Full mount is the arguably worst position to be in, certainly in self defence. Or the best, if you’re on top.
When in mount, many will establish ‘grape vines’ by lacing their legs underneath the other guy’s knees and then hooking the feet – kinda looks like frog-legs.
Establishing Full Mount
To get into full mount – you don’t want to just ‘throw your leg over’.
Put your knee on your partner’s belly and slide it across
If they block you with a ‘high knee’, you can also look for a wrestler’s crade.
Once in mount, I personally like to get ‘grapevines’:
Grape Vines are shown here:
From here you can wrap one arm around the underneath of the head, and place your free hand out to the side to stabilise yourself.
If the opponent frees himself from the grapvines, then establish a high mount, with your knees near his armpits.

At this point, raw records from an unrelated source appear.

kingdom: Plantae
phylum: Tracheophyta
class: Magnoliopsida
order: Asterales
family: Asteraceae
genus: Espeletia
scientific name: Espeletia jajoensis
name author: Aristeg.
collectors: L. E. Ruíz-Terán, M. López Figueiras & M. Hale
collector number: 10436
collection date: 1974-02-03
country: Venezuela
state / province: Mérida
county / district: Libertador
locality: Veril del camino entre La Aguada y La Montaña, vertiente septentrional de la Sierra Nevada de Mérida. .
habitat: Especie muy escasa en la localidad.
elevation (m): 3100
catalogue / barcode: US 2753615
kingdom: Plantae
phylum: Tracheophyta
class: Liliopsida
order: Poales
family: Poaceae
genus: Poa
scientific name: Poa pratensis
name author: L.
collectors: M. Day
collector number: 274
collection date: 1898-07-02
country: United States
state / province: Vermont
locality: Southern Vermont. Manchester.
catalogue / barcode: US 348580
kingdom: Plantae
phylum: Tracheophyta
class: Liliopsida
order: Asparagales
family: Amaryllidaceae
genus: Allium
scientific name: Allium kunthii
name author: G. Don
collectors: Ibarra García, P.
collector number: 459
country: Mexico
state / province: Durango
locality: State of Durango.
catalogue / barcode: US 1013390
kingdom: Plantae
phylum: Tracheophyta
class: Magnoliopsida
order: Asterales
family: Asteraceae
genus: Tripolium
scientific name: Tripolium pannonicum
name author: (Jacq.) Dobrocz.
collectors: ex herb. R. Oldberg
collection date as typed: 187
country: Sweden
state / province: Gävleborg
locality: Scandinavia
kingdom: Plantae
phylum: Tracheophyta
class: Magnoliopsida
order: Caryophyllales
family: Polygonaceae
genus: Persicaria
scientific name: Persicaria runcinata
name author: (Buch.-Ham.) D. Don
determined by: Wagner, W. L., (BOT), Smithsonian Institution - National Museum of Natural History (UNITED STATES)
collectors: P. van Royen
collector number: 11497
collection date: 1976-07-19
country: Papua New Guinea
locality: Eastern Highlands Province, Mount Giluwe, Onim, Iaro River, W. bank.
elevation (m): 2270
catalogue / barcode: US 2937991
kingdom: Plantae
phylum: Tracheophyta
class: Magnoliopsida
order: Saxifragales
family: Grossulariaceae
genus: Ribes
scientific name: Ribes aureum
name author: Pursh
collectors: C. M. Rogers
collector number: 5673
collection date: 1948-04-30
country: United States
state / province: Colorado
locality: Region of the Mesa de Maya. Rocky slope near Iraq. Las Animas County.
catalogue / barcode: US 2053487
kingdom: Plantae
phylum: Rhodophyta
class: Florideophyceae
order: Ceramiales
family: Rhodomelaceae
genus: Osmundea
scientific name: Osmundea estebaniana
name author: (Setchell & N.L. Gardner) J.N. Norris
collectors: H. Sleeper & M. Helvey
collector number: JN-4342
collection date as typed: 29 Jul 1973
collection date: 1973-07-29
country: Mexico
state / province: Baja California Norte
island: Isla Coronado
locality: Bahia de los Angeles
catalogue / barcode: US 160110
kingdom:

If you are high up on his body, he/she will struggle to use his/her hips to bridge you off and escape.
From mount you can punch, elbow in MMA and look for submissions.
Submissions From Mount
From mount you can look for a head and arm triangle (my fave) an americana, an arm bar or a mounted triangle.
Here is a vid of me securing an arm triangle:
Keep your elbows in his legs, so he can’t get a high mount.
Shoulder walk backwards if he gets a high mount.
Bridge and roll
– still the most popular and effective technique.
Bring your feet as close as possible to your bum
If you are bridging to your left, bring your head to near your right shoulder
Drive your feet down into the mat, and raise your hips and bum as high as possible.
Drive again with your right foot and try and roll to the left at a 45 degree angle – keeping your hips raised.
Much of your weight will be on your shoulders as your bridge.
A good time to bridge is when an opponent hugs your head, or tries to pin one of your arms.
If his right arm hugs your head, bridge to your left/his right.
Bridge into Hip Escape
Bridge to get opponent off balance (not always required but a nice set up in MMA)
Then push with both hands on his hip (near hand first, far hand reaches over and pushes on top of your nearest hand to his hip), and pull your knee up towards your own face.
Other Mount Escapes
Here is Martin Kampman showing a few more variations.
For Top Mount
If you can trap an arm, before moving to mount, it’s near impossible to escape
If you establish grape-vines initially, make the opponent tire by escaping them, then establish high mount.
Once in high mount, push opponent’s jaw to one side by pushing your forearm into it. He can then only escape one direction.
For Bottom Escapes
Have a sequence of escapes, that flow one into another.
Bridge (or hip escape) the very second your feel your opponent establishing mount
Use a stiff-arm on the opponent’s elbow and/or armpit to help finish off a bridge-mount-escape attempt.
I sometimes bridge twice, in the same direction. The first one gets you 80% out, you just need to go again to finish it off, or you’re back to square 1.
If you bridge to your left, placing your head near to your right shoulder, somehow makes the bridge more powerful.